• **Textauszug**

★ ★ ★ ★ ★

„Ich seh’ mir selber ins Geschicht und merke, ich gefall mir nicht!“

betr.: 115. Geburtstag von Gustaf Gründgens

Pro Minute werden einer beliebten Statistik zufolge 100 Stunden Videomaterial auf YouTube hochgeladen, was unbedingt eine gute Nachricht ist. Platzsorgen braucht uns das nicht zu bereiten, denn der Cyberspace ist bekanntlich grenzenlos. Immerhin: die Aufmerksamkeit des Betrachters ist endlich: jedes 12sekündige Skifahrer-Selfie drängt etwas anderes aus dem individuellen Blickfeld. Und so wird es unter den Lesern dieser Zeilen auch solche geben, die hier zum ersten Mal den Namen eines Mannes finden, der vor geraumer Zeit noch unsterblich war. Wenn Sie alt genug sind, um Gustaf Gründgens noch erlebt zu haben, hat Ihnen der heutige Beitrag also nichts Neues zu erzählen. Er versteht sich als nachträgliche Betrachtung dieser historischen Figur aus dem popkulturellen Blickwinkel.

★ ★ ★ ★ ★

• **Die Daten**
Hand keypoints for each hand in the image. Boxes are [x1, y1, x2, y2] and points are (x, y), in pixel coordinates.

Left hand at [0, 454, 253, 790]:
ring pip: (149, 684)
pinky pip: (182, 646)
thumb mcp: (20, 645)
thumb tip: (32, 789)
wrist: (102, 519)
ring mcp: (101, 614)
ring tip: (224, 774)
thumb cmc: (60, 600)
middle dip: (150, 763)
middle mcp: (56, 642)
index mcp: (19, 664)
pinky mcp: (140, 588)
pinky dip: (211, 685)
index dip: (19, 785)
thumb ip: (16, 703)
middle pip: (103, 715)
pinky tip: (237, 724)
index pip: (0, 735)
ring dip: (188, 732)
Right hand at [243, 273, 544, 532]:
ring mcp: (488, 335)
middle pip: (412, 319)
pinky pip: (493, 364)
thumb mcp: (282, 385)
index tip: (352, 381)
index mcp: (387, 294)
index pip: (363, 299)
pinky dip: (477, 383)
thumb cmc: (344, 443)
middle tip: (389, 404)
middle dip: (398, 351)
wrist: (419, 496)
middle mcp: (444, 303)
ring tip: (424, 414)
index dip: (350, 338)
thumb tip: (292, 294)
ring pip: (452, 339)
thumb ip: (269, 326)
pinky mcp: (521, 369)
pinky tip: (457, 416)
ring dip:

★ ★ ★ ★ ★

• **Ihre Aufgabe**
Schreiben Sie den Text zum 115. Geburtstag von Gustaf Gründgens vollständig und ohne jede Änderung ab.

• **Schriftliche Antwort**
„Ich seh’ mir selber ins Geschicht und merke, ich gefall mir nicht!“

betr.: 115. Geburtstag von Gustaf Gründgens

Pro Minute werden einer beliebten Statistik zufolge 100 Stunden Videomaterial auf YouTube hochgeladen, was unbedingt eine gute Nachricht ist. Platzsorgen braucht uns das nicht zu bereiten, denn der Cyberspace ist bekanntlich grenzenlos. Immerhin: die Aufmerksamkeit des Betrachters ist endlich: jedes 12sekündige Skifahrer-Selfie drängt etwas anderes aus dem individuellen Blickfeld. Und so wird es unter den Lesern dieser Zeilen auch solche geben, die hier zum ersten Mal den Namen eines Mannes finden, der vor geraumer Zeit noch unsterblich war. Wenn Sie alt genug sind, um Gustaf Gründgens noch erlebt zu haben, hat Ihnen der heutige Beitrag also nichts Neues zu erzählen. Er versteht sich als nachträgliche Betrachtung dieser historischen Figur aus dem popkulturellen Blickwinkel.